**PASSAGE FOURNI**:
====

03:38Et le patronat, lui, dans le cadre toujours de ce conclave, pose pour l'introduction d'une visite médicale obligatoire, à mi-carrière.
03:47Est-ce que c'est une piste intéressante aussi ?
03:49Oui, tout à fait, puisqu'on a en France un gros retard sur la prévention et la détection précoce des affections de santé générale, pas forcément liées au travail, mais qu'on peut et qu'on découvre souvent à l'occasion d'une visite de santé au travail.
04:00Et ce n'est pas obligatoire aujourd'hui ?
04:01Alors, la mi-carrière est en train de rentrer dans l'obligation. La visite périodique, elle, est obligatoire pour tous les salariés, mais tous ceux qui ne sont pas salariés ne sont pas couverts par la médecine au travail.
04:12Et cet enjeu, c'est de favoriser justement la détection sur des visites un peu plus longues, des visites de dépistage où on pourra faire aussi des examens par la clinique.
04:19Et l'idée étant à la fois d'informer sur les risques professionnels, de repérer des expositions antérieures avec peut-être des examens à faire, et aussi de faire du dépistage global en santé publique,
04:28puisqu'on sait qu'à mi-arrière 45 ans, on a beaucoup de pathologies qui commencent à émerger.

====

Entrées enregistrées:
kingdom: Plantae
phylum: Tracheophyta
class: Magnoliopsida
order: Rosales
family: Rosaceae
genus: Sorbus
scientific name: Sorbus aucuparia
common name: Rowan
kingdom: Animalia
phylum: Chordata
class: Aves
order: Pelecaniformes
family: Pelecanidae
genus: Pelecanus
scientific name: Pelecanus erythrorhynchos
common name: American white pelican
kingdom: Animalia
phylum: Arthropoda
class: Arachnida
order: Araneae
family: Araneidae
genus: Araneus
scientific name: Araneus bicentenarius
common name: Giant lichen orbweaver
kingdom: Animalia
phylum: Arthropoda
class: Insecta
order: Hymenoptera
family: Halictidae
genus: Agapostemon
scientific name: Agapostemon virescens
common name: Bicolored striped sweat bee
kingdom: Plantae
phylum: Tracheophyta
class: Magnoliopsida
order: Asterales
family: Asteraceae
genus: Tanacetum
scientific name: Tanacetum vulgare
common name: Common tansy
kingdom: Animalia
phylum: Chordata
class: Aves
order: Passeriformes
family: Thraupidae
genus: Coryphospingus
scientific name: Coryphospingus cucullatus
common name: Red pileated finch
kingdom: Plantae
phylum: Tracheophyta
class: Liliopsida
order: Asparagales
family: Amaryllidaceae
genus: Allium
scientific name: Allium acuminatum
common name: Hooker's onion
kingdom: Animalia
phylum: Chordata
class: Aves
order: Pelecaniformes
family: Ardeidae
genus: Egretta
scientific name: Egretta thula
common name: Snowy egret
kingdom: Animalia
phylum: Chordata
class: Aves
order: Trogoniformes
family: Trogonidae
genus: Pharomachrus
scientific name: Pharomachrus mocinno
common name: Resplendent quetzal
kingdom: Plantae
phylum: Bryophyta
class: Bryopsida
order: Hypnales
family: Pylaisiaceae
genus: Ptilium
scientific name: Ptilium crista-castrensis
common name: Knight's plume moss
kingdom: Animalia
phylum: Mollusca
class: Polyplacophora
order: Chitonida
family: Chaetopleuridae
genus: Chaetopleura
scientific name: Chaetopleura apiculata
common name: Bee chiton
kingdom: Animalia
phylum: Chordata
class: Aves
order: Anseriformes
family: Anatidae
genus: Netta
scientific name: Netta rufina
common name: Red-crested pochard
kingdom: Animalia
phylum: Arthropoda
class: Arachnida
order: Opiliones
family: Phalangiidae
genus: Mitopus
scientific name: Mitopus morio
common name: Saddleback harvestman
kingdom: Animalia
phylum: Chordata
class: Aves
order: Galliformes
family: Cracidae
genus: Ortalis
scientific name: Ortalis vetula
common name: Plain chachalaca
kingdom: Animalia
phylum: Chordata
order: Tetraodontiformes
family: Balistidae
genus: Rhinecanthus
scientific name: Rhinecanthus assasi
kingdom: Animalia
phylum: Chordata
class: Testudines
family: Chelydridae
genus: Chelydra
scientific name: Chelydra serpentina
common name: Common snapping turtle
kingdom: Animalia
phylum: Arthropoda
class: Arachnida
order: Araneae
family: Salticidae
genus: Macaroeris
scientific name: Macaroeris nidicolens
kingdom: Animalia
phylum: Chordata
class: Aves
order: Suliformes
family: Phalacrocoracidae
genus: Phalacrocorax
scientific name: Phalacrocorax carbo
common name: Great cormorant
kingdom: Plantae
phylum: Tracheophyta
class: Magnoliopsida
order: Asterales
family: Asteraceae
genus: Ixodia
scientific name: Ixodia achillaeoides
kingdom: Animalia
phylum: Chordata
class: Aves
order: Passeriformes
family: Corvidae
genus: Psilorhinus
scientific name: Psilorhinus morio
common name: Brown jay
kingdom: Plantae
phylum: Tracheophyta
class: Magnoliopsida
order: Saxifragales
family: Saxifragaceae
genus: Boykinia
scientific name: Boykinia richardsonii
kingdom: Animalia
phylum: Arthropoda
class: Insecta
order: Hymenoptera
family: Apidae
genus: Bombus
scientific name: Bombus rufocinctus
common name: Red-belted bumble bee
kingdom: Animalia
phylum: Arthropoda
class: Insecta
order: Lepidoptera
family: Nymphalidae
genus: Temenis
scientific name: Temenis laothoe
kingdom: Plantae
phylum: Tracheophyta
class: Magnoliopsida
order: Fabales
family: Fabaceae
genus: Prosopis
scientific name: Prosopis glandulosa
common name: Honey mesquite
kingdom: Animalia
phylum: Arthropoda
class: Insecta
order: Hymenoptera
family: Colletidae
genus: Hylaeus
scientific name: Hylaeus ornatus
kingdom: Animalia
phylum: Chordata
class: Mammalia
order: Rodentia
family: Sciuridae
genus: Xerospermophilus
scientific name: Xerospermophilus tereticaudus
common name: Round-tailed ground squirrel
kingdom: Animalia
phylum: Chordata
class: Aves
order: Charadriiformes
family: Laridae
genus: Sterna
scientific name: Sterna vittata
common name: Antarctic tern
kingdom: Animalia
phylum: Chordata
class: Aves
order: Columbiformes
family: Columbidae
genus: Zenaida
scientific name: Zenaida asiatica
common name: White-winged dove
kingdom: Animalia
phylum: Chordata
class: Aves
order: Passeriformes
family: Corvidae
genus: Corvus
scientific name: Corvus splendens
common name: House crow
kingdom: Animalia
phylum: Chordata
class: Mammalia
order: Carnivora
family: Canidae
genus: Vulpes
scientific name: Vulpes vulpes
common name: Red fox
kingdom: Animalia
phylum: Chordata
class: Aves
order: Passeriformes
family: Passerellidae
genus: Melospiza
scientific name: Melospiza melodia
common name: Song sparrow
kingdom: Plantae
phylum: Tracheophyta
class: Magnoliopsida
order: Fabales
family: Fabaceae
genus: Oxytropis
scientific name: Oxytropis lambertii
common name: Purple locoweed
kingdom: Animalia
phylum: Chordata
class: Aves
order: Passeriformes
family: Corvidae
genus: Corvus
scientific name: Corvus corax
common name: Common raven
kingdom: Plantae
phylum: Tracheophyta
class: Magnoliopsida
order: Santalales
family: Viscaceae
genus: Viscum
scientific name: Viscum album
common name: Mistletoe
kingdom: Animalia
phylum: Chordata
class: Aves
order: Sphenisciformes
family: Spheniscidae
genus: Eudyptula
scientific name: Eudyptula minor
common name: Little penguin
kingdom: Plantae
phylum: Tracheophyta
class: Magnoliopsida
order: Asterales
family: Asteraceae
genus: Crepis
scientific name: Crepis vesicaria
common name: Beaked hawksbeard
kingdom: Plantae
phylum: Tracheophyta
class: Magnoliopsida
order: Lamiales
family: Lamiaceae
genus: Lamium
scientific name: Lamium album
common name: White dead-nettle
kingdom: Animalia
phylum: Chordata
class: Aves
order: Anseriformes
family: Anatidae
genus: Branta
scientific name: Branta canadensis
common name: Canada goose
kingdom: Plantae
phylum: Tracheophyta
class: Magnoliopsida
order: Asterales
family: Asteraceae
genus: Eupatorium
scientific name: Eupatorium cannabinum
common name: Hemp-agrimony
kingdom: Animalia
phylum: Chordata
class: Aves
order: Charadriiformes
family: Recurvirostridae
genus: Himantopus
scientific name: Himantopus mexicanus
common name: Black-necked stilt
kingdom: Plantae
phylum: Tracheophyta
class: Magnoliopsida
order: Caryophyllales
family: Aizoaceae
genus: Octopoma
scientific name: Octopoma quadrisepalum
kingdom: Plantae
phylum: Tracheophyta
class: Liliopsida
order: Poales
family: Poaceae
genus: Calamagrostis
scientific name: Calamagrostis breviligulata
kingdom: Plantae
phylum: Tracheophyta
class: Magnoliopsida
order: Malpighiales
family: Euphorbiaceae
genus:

====

**CONSIGNES DE TRAVAIL**: Pouvez-vous recopier le passage sur la visite médicale à mi-carrière en commençant à "03:49Oui, tout à" et en terminant à "par la clinique." ?

**SOLUTION CI-DESSOUS**:
03:49Oui, tout à fait, puisqu'on a en France un gros retard sur la prévention et la détection précoce des affections de santé générale, pas forcément liées au travail, mais qu'on peut et qu'on découvre souvent à l'occasion d'une visite de santé au travail.
04:00Et ce n'est pas obligatoire aujourd'hui ?
04:01Alors, la mi-carrière est en train de rentrer dans l'obligation. La visite périodique, elle, est obligatoire pour tous les salariés, mais tous ceux qui ne sont pas salariés ne sont pas couverts par la médecine au travail.
04:12Et cet enjeu, c'est de favoriser justement la détection sur des visites un peu plus longues, des visites de dépistage où on pourra faire aussi des examens par la clinique.